Shift workers 'risking' Type 2 diabetes and obesity
Shift workers getting too little sleep at the wrong time of day may be increasing their risk of diabetes and obesity, according to researchers.
The team is calling for more measures to reduce the impact of shift working following the results of its study.
Researchers controlled the lives of 21 people, including meal and bedtimes.
The results, published in Science Translational Medicine, showed changes to normal sleep meant the body struggled to control sugar levels.
Some participants even developed early symptoms of diabetes within weeks.
Shift work has been associated with a host of health problems.
Doctors at Brigham and Women's Hospital, in the US, were trying to study its effects in a controlled environment.
Lower insulin levels
The 21 health-trial participants started with 10 hours' sleep at night. This was followed by three weeks of disruption to their sleep and body clocks.

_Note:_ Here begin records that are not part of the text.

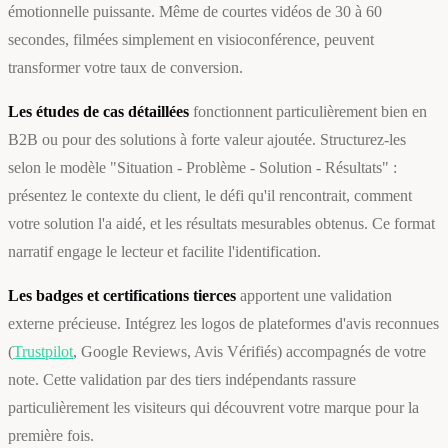
émotionnelle puissante. Même de courtes vidéos de 30 à 60
secondes, filmées simplement en visioconférence, peuvent
transformer votre taux de conversion.
Les études de cas détaillées
fonctionnent particulièrement bien en
B2B ou pour des solutions à forte valeur ajoutée. Structurez-les
selon le modèle "Situation - Problème - Solution - Résultats" :
présentez le contexte du client, le défi qu'il rencontrait, comment
votre solution l'a aidé, et les résultats mesurables obtenus. Ce format
narratif engage le lecteur et facilite l'identification.
Les badges et certifications tierces
apportent une validation
externe précieuse. Intégrez les logos de plateformes d'avis reconnues
(
Trustpilot
, Google Reviews, Avis Vérifiés) accompagnés de votre
note. Cette validation par des tiers indépendants rassure
particulièrement les visiteurs qui découvrent votre marque pour la
première fois.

The length of the day was extended to 28 hours, creating an effect similar to a full-time flyer constantly getting jet lag.
Participants were allowed only 6.5 hours' sleep in the new 28-hour day, equivalent to 5.6 hours in a normal day. They also lived in dim light to prevent normal light resetting the body clock.
During this part of the study, sugar levels in the blood were "significantly increased" immediately after a meal and during "fasting" parts of the day.
The researchers showed that lower levels of insulin - the hormone that normally controls blood sugar - were produced.
Three of the participants had sugar levels which stayed so high after their meals they were classified as "pre-diabetic".
They also highlighted a risk of putting on weight as the body slowed down.
"The 8% drop in resting metabolic rate that we measured in our participants... translates into a 12.5-pound increase in weight over a single year," they wrote.
Lead researcher Dr Orfeu Buxton said: "We think these results support the findings from studies showing that, in people with a pre-diabetic condition, shift workers who stay awake at night are much more likely to progress to full-on diabetes than day workers.
"Since night workers often have a hard time sleeping during the day, they can face both circadian [body clock] disruption working at night and insufficient sleep during the day.
"The evidence is clear that getting enough sleep is important for health, and that sleep should be at night for best effect."
The research group called for more efforts to reduce the health impact of shift working.
Dr Matthew Hobbs, head of research at Diabetes UK, said: "This is an interesting study which shows that under extreme conditions involving sleep deprivation and 'tricking' the body clock, participants produced less insulin and therefore had higher blood glucose levels then when they were able to sleep normally and live according to normal daily rhythms."
He cautioned that the laboratory conditions were not the same as working nights.
"Clearly, this does not equate to the normal experience of shift workers who are able, for example, to use bright lights when not sleeping.
"The study also involved only 21 people. For these reasons, it is not possible to conclude that the findings would translate to real conditions in the wider public."